I’m thinking about this a lot — that maybe denying myself, taking up my cross, and following Christ is not meant to be a punishment, not a miserable life — but rather life’s truest joy and meaning after all. That in letting go and losing ourselves there is a free and open space to care deeply and serve the needs of those who are and have suffered. There is freedom in losing ourselves in the sorrows of our neighbors. And there is the chance to honestly repent of what has been, without needing to make it about ourselves and become defensive.

As The Message has Paul saying it, “Put yourself aside.” This is the way of our Lord Jesus, and our way into the pain and suffering of our African American sisters and brothers. We choose as those following the cross-bearing way of Jesus to bear their pain, and to lament with them injustices of the centuries. We choose as those following the cross-bearing way of Jesus to acknowledge our part in this unjust system, and to work for it’s change. We choose to offer up our power and privilege to Christ in hopes of helping others get ahead.
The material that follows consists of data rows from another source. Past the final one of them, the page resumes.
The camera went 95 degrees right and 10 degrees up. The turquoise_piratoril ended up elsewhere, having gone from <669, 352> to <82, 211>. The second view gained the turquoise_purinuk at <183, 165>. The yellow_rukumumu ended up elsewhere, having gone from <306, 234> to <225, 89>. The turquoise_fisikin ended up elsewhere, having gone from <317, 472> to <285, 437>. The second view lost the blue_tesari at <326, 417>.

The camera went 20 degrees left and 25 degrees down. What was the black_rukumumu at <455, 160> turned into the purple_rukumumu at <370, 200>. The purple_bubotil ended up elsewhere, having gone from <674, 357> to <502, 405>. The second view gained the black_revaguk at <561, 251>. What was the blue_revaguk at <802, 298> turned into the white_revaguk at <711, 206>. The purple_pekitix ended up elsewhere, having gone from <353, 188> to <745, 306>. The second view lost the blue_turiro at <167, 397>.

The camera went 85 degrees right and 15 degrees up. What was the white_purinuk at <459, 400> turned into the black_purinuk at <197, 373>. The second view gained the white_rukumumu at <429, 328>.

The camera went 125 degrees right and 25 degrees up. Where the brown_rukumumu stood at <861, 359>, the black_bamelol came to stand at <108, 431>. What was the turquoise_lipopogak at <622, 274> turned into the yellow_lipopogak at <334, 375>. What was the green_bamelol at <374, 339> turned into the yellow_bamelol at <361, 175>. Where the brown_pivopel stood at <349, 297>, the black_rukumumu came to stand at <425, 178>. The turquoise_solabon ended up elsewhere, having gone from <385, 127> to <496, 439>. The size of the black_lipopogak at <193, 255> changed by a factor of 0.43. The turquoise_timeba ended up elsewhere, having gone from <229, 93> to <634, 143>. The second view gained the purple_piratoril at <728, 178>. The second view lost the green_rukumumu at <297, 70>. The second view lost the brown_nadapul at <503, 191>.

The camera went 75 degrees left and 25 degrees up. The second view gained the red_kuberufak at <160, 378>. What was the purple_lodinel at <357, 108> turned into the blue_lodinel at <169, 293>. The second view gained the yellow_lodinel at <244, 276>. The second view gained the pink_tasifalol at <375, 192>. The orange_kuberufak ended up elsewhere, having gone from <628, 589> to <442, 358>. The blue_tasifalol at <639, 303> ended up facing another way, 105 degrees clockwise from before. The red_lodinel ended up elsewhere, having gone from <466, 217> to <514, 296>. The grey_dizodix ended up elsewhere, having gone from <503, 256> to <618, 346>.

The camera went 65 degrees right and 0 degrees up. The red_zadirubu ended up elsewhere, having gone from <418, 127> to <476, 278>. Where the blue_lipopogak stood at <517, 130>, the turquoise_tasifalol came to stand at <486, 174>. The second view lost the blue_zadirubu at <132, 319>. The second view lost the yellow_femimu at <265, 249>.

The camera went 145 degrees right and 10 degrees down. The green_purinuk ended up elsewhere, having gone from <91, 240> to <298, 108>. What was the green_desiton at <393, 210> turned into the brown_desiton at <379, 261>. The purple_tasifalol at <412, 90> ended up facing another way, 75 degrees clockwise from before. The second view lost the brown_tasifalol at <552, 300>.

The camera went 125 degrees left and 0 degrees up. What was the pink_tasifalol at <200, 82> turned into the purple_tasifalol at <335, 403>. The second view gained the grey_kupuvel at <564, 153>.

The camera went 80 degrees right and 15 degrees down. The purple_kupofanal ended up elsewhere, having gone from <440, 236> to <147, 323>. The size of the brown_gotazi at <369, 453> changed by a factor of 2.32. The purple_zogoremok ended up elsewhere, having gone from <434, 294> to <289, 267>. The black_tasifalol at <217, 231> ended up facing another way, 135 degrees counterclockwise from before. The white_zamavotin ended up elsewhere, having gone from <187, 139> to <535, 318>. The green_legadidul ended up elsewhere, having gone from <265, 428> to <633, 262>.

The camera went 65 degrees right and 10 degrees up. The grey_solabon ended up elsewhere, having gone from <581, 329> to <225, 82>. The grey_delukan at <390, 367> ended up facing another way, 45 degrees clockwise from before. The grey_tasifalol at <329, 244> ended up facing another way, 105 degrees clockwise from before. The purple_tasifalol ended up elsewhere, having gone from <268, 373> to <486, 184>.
We choose to love, and with some imagination and hope work together for God’s Kingdom to come, and God’s will to be done on earth.

All this depends on our willingness to let go of ourselves and live a New Life in Christ for the sake of others. As God says through the prophet Amos, “Do you know what I want? I want justice — oceans of it. I want fairness — rivers of it. That’s what I want. That’s ALL I want.” (Amos 5:24, the Message)

May God help us in these our days of life, to let go of ourselves and lean into God’s Holy Work of restoration, of reconciliation.